*PASSAGE*:
----
To understand why pip-compile is used, read the pip-tools manual. In short, this allows us to pin dependencies of dependencies, thus resolving potential deployment conflicts, without the headache of managing the specific version of each Nth-level dependency.

In order to support both Python 2.7 and 3.x, which tend to require slightly different dependencies, we use requirements.in files to generate major-version specific requirements files. These, in turn, should be used when installing the package.

In order to simplify things, the make targets specified above will automate the process for the current Python version.

Adding Requirements

Requirements are managed in .in files - these are the only files that should be edited directly.

Take care to specify a version for each requirement, to the level required to maintain future compatibility, but not to specify an exact version unless necessary.
----
*DATASET CONTENT*:
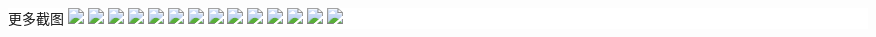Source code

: 更多截图 [![](https://camo.githubusercontent.com/a209ed1a67e208fb51e26c04346188439dda817958dec279508e5d389e019ffc/687474703a2f2f73722e6b737269612e636e2f77656c636f6d652d726561646d652d322e706e67)](https://camo.githubusercontent.com/a209ed1a67e208fb51e26c04346188439dda817958dec279508e5d389e019ffc/687474703a2f2f73722e6b737269612e636e2f77656c636f6d652d726561646d652d322e706e67) [![](https://camo.githubusercontent.com/c9cec64f8da892a6d5a7dd5079b6b132601c93dd3c8c32f17d80cce6b84864b9/687474703a2f2f73722e6b737269612e636e2f77656c636f6d652d726561646d652d332e706e67)](https://camo.githubusercontent.com/c9cec64f8da892a6d5a7dd5079b6b132601c93dd3c8c32f17d80cce6b84864b9/687474703a2f2f73722e6b737269612e636e2f77656c636f6d652d726561646d652d332e706e67) [![](https://camo.githubusercontent.com/c0e7098352cf58ff1aca90b9abac8413fd02901f2ecae14cc32023fb2798bb7e/687474703a2f2f73722e6b737269612e636e2f77656c636f6d652d726561646d652d342e706e67)](https://camo.githubusercontent.com/c0e7098352cf58ff1aca90b9abac8413fd02901f2ecae14cc32023fb2798bb7e/687474703a2f2f73722e6b737269612e636e2f77656c636f6d652d726561646d652d342e706e67) [![](https://camo.githubusercontent.com/7f8ce553057d770ebf850cbacee3283f6371a849fbc5723b62dcc0dacffd8fbb/68747470733a2f2f73312e617831782e636f6d2f323032302f30372f32352f557a75476e412e706e67)](https://camo.githubusercontent.com/7f8ce553057d770ebf850cbacee3283f6371a849fbc5723b62dcc0dacffd8fbb/68747470733a2f2f73312e617831782e636f6d2f323032302f30372f32352f557a75476e412e706e67) [![](https://camo.githubusercontent.com/8efbf5e13ee3f88c93d929123fd87cba9a7a641646ad41f5bca22f9d8d1a89a1/68747470733a2f2f73312e617831782e636f6d2f323032302f30372f32352f557a755937742e706e67)](https://camo.githubusercontent.com/8efbf5e13ee3f88c93d929123fd87cba9a7a641646ad41f5bca22f9d8d1a89a1/68747470733a2f2f73312e617831782e636f6d2f323032302f30372f32352f557a755937742e706e67) [![](https://camo.githubusercontent.com/035db99cd1ee7fce6aed8d60eb20aec412732709ecf5154d4873d8260732f250/68747470733a2f2f73312e617831782e636f6d2f323032302f30372f32352f557a756c31652e706e67)](https://camo.githubusercontent.com/035db99cd1ee7fce6aed8d60eb20aec412732709ecf5154d4873d8260732f250/68747470733a2f2f73312e617831782e636f6d2f323032302f30372f32352f557a756c31652e706e67) [![](https://camo.githubusercontent.com/854a380ef7078534e04ac401698048796fe0f86cd5583c590b7d8805fa5cf5b1/68747470733a2f2f73312e617831782e636f6d2f323032302f30372f32352f557a753136482e706e67)](https://camo.githubusercontent.com/854a380ef7078534e04ac401698048796fe0f86cd5583c590b7d8805fa5cf5b1/68747470733a2f2f73312e617831782e636f6d2f323032302f30372f32352f557a753136482e706e67) [![](https://camo.githubusercontent.com/95e7494875c53aa9e9282e0db3daaa91687982545e716181d910767066574f3e/68747470733a2f2f73312e617831782e636f6d2f323032302f30372f32352f557a753358642e706e67)](https://camo.githubusercontent.com/95e7494875c53aa9e9282e0db3daaa91687982545e716181d910767066574f3e/68747470733a2f2f73312e617831782e636f6d2f323032302f30372f32352f557a753358642e706e67) [![](https://camo.githubusercontent.com/ead3bba04e0d4973b740f6afe62063ffdebac81ae4885e6cca58edd3ec9e4653/68747470733a2f2f73312e617831782e636f6d2f323032302f30372f32352f557a755170442e706e67)](https://camo.githubusercontent.com/ead3bba04e0d4973b740f6afe62063ffdebac81ae4885e6cca58edd3ec9e4653/68747470733a2f2f73312e617831782e636f6d2f323032302f30372f32352f557a755170442e706e67) [![](https://camo.githubusercontent.com/88f1de1029324c65d16c4d4142b498dae50d18ed1ada43b2addde2d5735d522c/68747470733a2f2f73312e617831782e636f6d2f323032302f30372f32352f557a754b664f2e706e67)](https://camo.githubusercontent.com/88f1de1029324c65d16c4d4142b498dae50d18ed1ada43b2addde2d5735d522c/68747470733a2f2f73312e617831782e636f6d2f323032302f30372f32352f557a754b664f2e706e67) [![](https://camo.githubusercontent.com/31ca28a36316dc87598ca7f7e64ffb23763ce00075c5a8cc8b37b5ce974cc7c0/68747470733a2f2f692e6c6f6c692e6e65742f323031392f30362f32362f3564313265383662393736663435303439332e706e67)](https://camo.githubusercontent.com/31ca28a36316dc87598ca7f7e64ffb23763ce00075c5a8cc8b37b5ce974cc7c0/68747470733a2f2f692e6c6f6c692e6e65742f323031392f30362f32362f3564313265383662393736663435303439332e706e67) [![](https://camo.githubusercontent.com/48a3257311af179df0c4be6928d4bae8fd743ab06dfa4e716c3dc3b7758314f4/68747470733a2f2f692e6c6f6c692e6e65742f323031392f30362f32362f3564313265383662643964363834343639362e706e67)](https://camo.githubusercontent.com/48a3257311af179df0c4be6928d4bae8fd743ab06dfa4e716c3dc3b7758314f4/68747470733a2f2f692e6c6f6c692e6e65742f323031392f30362f32362f3564313265383662643964363834343639362e706e67) [![](https://camo.githubusercontent.com/b164a3175b615fff6abb1d4178e155b24991e4c337f92a2d3f7643183ebcd4fb/68747470733a2f2f692e6c6f6c692e6e65742f323031392f30362f32362f3564313265383662646537383631353333392e706e67)](https://camo.githubusercontent.com/b164a3175b615fff6abb1d4178e155b24991e4c337f92a2d3f7643183ebcd4fb/68747470733a2f2f692e6c6f6c692e6e65742f323031392f30362f32362f3564313265383662646537383631353333392e706e67) [![](https://camo.githubusercontent.com/399e0cf6c23f25ffd0d5a1f658fd495e04a9ad1d767c2c3c241db3c1a96293a2/68747470733a2f2f692e6c6f6c692e6e65742f323031392f30362f32362f3564313265383663393436383138383131342e706e67)](https://camo.githubusercontent.com/399e0cf6c23f25ffd0d5a1f658fd495e04a9ad1d767c2c3c241db3c1a96293a2/68747470733a2f2f692e6c6f6c692e6e65742f323031392f30362f32362f3564313265383663393436383138383131342e706e67)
----
*WRITTEN TASK 1*: Translate this sentence from the passage on pinning dependencies into Spanish: "Requirements are managed in .in files - these are the only files that should be edited directly."
*WRITTEN TASK 2*:
Decide whether each statement agrees with the passage on pinning dependencies. Answer yes or no for each, and quote the words of the passage that settle it.
(a) The .in files are the only files meant to be edited directly.
(b) Each requirement should be given an exact version.
(c) Python 2.7 and Python 3.x share a single requirements file.
Work only from the passage on pinning dependencies, not from the material.

*ANSWER SPACE 1*: Los requisitos se gestionan en archivos .in; estos son los únicos archivos que deben editarse directamente.

*ANSWER SPACE 2*:
(a) Yes: "these are the only files that should be edited directly."
(b) No: "but not to specify an exact version unless necessary."
(c) No: "we use requirements.in files to generate major-version specific requirements files."